Data l’abbondanza di slogan e di fenomeni di greenwashing, in vista di un massiccio processo di digitalizzazione del Paese orientato alla sostenibilità, urge l‘individuazione di standard condivisi per misurare il reale impatto delle azioni implementate in modo da convogliare anche le energie del mondo privato verso la costruzione di modelli di produzione e consumo realmente sostenibili e innescare meccanismi di premialità economica e finanziaria per i soggetti più avanzati sulla strada della carbon neutrality.
L’impegno dei big verso aziende e giovani per costruire ecosistemi sostenibili
“Per passare dagli enunciati filosofici di adesione emotiva ad impegni efficaci e concreti è necessario avere degli standard a disposizione ed essere precisi e digitali sul definire il proprio impatto ambientale – ha spiegato Candiani riferendosi al mondo delle aziende – solo così si può rendere davvero l’attenzione per l’ambiente un pilastro della propria strategia di sviluppo”. Microsoft ne è fermamente convinta tanto che, dopo aver annunciato lo scorso anno di voler raggiungere la carbon neutrality entro il 2030 e di diventare carbon negative entro il 2050, ha implementato iniziative sia interne che esterne, fortemente incentrate sulla misurazione dell’impatto ambientale.
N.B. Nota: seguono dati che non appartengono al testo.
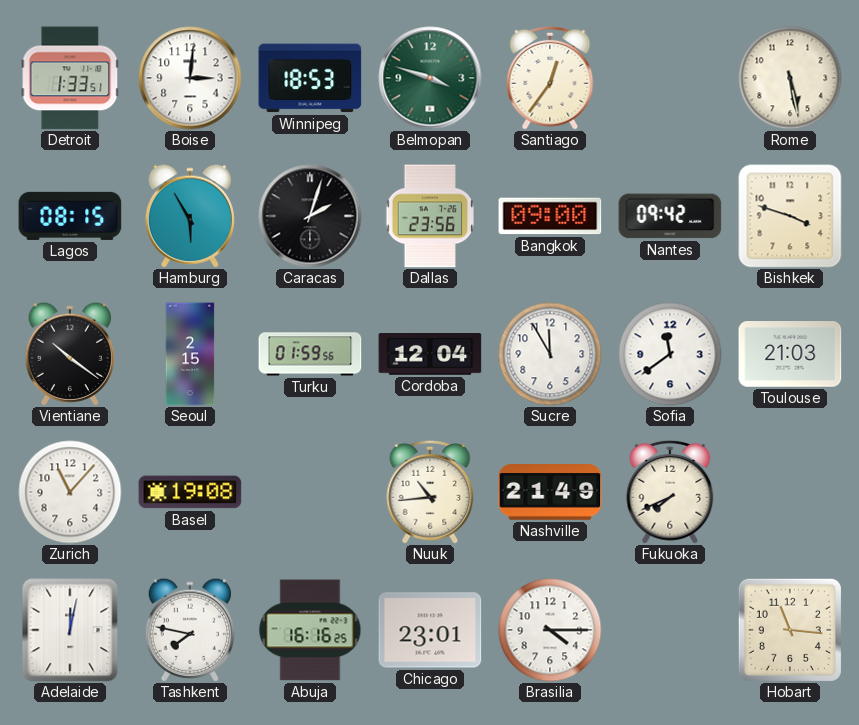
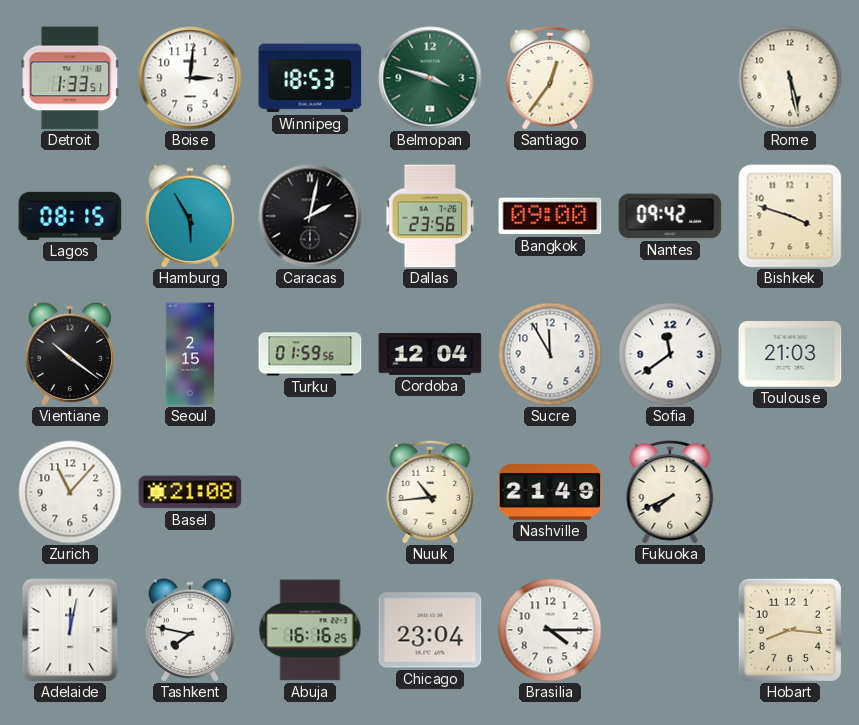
Caracas: 2:03 -> 2:02
Basel: 19:08 -> 21:08
Chicago: 23:01 -> 23:04
Hobart: 11:16 -> 8:16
Resi i propri data center ad energia rinnovabile per oltre il 60%, ha poi introdotto una “carbon tax” interna estesa a tutte le business unit affinché ottimizzino le proprie scelte anche in chiave ambientale.
“Sperimentando personalmente l’importanza di misurare e tener traccia, abbiamo poi lanciato il Microsoft Cloud for Sustainability per aiutare altre aziende a monitorare i risultati delle proprie iniziative e migliorarli – ha raccontato Candiani – per costruire un ecosistema attento alla sostenibilità chiediamo un approccio simile a tutti i nostri fornitori e, assieme a clienti, università e studi di ricerca, abbiamo creato laboratori e iniziative per raccogliere spunti e accelerare il percorso di innovazione in diversi settori”. Il Paese ha bisogno di idee nuove e fresche che molto spesso possono arrivare da giovani come i 16 studenti e neolaureati che hanno partecipato alla Sustainability Challenge lanciata in contemporanea con la realizzazione dello studio e che ha incoronato “Smart Borgo”, un progetto che fa leva su un modello di lavoro “phygital” per salvare i borghi italiani a rischio di spopolamento offrendo alle aziende in espansione soluzioni di “smart working”.